▸ **Work to be completed**: Pull out every line from the start of the rows through the line holding "na mula alas", inclusive, and reproduce them word for word.

▸ **Input records**:
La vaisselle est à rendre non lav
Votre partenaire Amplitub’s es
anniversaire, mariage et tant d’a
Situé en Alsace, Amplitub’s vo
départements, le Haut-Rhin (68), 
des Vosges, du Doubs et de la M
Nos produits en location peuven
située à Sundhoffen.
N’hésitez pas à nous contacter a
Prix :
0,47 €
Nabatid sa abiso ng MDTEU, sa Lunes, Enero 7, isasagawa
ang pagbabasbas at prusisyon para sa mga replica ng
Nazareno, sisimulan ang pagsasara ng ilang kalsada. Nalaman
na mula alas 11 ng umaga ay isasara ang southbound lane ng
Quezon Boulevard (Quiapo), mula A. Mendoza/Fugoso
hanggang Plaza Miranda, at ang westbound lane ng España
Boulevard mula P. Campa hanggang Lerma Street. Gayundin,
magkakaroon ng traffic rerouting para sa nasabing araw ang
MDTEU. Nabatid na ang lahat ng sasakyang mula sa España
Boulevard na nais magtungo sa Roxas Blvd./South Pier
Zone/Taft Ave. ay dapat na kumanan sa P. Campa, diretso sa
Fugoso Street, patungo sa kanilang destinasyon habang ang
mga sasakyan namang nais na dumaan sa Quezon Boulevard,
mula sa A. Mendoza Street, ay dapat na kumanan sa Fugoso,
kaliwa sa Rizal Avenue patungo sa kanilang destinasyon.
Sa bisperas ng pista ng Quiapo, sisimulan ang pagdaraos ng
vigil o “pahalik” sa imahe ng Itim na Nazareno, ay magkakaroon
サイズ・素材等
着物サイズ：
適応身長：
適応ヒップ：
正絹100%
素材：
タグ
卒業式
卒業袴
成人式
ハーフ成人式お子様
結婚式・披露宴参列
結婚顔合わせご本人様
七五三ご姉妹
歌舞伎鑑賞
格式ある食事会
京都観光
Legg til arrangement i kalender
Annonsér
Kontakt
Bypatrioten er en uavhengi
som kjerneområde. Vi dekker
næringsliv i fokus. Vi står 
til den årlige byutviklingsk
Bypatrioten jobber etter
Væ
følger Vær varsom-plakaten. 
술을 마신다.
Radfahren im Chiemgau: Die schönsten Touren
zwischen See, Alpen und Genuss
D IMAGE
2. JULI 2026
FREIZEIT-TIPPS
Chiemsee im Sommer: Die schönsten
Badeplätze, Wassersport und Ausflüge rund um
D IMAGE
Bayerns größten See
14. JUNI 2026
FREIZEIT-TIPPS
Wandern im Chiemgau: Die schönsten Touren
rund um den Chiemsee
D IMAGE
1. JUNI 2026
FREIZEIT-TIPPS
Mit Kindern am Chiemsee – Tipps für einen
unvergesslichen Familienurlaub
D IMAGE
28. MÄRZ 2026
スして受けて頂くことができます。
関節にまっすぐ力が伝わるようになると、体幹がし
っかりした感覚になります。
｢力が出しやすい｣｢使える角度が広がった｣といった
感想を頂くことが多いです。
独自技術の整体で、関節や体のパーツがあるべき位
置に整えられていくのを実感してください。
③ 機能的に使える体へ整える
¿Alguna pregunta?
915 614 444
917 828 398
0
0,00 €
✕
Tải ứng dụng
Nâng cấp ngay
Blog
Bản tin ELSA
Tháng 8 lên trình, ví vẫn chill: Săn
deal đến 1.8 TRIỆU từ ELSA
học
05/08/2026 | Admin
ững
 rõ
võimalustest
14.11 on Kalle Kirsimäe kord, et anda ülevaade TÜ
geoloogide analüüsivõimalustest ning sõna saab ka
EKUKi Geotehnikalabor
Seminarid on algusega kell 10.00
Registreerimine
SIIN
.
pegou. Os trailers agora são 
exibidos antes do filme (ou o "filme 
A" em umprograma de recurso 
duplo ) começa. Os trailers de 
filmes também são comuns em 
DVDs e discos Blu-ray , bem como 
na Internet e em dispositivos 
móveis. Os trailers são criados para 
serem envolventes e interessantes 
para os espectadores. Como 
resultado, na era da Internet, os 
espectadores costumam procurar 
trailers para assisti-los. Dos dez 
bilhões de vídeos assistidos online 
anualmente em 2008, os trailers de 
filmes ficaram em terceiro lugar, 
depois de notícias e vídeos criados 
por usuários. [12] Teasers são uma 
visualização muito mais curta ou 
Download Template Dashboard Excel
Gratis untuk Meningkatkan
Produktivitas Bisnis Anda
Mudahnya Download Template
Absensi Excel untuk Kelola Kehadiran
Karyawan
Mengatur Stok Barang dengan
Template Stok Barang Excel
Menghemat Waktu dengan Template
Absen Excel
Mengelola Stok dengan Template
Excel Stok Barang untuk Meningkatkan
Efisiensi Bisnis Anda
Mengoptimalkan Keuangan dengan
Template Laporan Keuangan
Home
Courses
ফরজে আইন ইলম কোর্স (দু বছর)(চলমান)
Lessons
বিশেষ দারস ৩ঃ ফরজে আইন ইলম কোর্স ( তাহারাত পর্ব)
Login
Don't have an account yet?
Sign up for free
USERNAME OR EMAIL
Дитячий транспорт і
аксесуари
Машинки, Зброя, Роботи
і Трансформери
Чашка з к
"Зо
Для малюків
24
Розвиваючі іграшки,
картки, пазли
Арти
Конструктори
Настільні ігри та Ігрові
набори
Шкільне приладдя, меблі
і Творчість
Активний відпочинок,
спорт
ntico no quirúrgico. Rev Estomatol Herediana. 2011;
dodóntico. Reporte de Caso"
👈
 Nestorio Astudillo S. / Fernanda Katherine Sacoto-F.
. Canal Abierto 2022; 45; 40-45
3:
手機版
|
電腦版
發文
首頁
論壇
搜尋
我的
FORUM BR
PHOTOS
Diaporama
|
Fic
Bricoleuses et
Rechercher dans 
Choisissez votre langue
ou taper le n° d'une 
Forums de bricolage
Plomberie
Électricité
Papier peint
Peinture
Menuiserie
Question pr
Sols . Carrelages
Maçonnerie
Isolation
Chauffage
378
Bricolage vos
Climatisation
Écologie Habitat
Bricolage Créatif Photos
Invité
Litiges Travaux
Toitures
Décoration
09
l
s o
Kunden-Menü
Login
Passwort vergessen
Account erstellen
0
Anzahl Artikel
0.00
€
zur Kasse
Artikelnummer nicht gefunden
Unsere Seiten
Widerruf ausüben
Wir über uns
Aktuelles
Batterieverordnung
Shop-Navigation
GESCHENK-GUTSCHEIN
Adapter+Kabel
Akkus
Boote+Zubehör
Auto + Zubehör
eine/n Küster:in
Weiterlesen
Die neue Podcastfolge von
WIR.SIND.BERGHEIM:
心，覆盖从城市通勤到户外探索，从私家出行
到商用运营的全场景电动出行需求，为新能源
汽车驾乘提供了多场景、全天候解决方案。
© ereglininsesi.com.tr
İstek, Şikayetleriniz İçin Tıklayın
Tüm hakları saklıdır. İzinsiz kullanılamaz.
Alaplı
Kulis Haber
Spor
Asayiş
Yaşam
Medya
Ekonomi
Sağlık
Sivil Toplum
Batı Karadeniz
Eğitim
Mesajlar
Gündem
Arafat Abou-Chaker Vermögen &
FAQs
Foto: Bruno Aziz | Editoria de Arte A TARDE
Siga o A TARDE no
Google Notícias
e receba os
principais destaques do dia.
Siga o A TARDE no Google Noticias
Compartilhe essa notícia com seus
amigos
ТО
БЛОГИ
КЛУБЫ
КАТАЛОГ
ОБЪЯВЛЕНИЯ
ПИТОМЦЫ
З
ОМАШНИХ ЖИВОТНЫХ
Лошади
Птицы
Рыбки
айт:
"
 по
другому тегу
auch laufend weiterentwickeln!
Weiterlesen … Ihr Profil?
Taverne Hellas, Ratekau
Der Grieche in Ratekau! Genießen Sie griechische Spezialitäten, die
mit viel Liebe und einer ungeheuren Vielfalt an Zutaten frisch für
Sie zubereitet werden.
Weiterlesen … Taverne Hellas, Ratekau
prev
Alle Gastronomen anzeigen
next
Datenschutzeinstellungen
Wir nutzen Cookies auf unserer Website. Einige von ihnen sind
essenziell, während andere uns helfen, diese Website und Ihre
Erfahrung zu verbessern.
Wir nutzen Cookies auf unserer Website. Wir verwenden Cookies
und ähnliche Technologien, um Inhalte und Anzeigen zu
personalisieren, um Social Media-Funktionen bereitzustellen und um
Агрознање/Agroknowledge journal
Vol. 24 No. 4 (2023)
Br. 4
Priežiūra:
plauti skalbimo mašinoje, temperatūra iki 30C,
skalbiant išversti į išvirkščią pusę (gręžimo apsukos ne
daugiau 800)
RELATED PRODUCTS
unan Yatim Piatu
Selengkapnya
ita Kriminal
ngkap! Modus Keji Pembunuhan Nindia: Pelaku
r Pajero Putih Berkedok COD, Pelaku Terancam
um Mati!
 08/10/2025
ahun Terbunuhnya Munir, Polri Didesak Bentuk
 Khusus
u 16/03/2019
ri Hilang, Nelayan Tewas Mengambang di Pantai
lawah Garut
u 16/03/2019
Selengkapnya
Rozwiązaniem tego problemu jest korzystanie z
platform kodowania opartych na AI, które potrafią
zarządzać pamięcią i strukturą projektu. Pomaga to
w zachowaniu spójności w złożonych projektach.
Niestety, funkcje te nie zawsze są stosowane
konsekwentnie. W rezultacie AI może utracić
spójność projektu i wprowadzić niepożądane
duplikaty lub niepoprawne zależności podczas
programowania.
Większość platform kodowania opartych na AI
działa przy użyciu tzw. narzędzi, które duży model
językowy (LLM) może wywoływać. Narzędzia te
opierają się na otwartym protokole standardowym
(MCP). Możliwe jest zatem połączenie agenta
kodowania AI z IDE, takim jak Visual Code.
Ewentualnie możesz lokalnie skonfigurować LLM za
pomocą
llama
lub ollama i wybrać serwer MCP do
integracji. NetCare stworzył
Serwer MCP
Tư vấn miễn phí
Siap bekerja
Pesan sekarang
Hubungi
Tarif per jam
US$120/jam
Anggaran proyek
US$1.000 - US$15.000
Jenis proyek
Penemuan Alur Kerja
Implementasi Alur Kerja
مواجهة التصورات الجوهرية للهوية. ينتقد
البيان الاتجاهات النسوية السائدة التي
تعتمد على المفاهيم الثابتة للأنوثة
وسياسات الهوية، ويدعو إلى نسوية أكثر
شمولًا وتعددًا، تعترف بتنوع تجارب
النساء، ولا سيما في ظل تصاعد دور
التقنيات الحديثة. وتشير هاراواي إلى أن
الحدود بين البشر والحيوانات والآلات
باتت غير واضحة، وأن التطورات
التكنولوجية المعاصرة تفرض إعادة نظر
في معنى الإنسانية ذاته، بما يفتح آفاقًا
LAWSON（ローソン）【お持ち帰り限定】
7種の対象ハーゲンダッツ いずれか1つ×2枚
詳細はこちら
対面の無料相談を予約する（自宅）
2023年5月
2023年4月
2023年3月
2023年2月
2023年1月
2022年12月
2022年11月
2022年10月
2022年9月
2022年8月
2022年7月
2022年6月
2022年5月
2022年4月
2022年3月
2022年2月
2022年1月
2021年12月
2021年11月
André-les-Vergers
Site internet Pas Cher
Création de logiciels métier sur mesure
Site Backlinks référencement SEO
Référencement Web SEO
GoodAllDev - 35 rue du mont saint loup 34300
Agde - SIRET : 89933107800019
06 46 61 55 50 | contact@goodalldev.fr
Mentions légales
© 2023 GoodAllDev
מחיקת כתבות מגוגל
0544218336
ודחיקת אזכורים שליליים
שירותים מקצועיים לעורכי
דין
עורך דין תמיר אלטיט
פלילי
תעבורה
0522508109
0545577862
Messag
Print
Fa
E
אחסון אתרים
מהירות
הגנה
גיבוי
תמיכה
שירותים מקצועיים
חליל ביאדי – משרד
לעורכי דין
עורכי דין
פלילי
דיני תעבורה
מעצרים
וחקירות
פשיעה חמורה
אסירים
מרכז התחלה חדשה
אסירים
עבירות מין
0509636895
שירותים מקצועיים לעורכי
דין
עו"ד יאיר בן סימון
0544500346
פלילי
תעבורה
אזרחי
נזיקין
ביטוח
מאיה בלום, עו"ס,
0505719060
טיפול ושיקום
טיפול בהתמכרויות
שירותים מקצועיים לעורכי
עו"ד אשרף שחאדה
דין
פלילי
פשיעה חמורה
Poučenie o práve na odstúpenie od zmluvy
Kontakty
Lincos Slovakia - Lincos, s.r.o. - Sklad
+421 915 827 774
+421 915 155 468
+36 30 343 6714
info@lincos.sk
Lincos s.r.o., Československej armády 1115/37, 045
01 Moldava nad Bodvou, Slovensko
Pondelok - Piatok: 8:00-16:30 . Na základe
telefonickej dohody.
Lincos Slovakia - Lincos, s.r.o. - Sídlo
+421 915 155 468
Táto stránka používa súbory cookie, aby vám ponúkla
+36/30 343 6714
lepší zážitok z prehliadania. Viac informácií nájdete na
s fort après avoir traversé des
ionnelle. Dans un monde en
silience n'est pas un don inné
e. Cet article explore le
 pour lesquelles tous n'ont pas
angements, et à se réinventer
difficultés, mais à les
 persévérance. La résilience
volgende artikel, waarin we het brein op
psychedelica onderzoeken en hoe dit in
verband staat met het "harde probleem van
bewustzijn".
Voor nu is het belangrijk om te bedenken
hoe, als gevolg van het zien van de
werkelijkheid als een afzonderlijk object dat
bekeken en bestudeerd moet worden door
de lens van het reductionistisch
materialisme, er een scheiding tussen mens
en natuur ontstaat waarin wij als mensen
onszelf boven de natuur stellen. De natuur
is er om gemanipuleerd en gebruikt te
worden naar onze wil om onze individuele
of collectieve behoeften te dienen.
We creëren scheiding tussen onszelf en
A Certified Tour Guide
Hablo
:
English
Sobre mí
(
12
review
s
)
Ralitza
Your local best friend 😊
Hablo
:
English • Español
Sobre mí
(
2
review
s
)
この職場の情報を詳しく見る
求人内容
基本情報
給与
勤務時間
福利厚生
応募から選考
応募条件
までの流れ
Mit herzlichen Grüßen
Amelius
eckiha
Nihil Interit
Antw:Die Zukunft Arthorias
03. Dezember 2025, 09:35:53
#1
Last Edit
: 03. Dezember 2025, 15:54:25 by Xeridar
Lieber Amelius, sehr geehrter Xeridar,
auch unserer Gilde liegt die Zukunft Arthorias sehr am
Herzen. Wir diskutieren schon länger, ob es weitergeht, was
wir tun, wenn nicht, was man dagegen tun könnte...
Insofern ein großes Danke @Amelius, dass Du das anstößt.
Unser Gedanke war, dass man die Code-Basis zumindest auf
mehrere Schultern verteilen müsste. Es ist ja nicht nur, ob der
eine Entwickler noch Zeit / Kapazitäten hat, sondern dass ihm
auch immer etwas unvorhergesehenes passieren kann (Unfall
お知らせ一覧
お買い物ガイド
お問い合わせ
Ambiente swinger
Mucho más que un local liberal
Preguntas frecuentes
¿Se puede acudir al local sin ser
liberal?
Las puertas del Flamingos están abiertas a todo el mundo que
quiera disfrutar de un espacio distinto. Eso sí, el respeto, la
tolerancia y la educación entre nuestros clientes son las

▸ **Solution below**:
La vaisselle est à rendre non lav
Votre partenaire Amplitub’s es
anniversaire, mariage et tant d’a
Situé en Alsace, Amplitub’s vo
départements, le Haut-Rhin (68), 
des Vosges, du Doubs et de la M
Nos produits en location peuven
située à Sundhoffen.
N’hésitez pas à nous contacter a
Prix :
0,47 €
Nabatid sa abiso ng MDTEU, sa Lunes, Enero 7, isasagawa
ang pagbabasbas at prusisyon para sa mga replica ng
Nazareno, sisimulan ang pagsasara ng ilang kalsada. Nalaman
na mula alas 11 ng umaga ay isasara ang southbound lane ng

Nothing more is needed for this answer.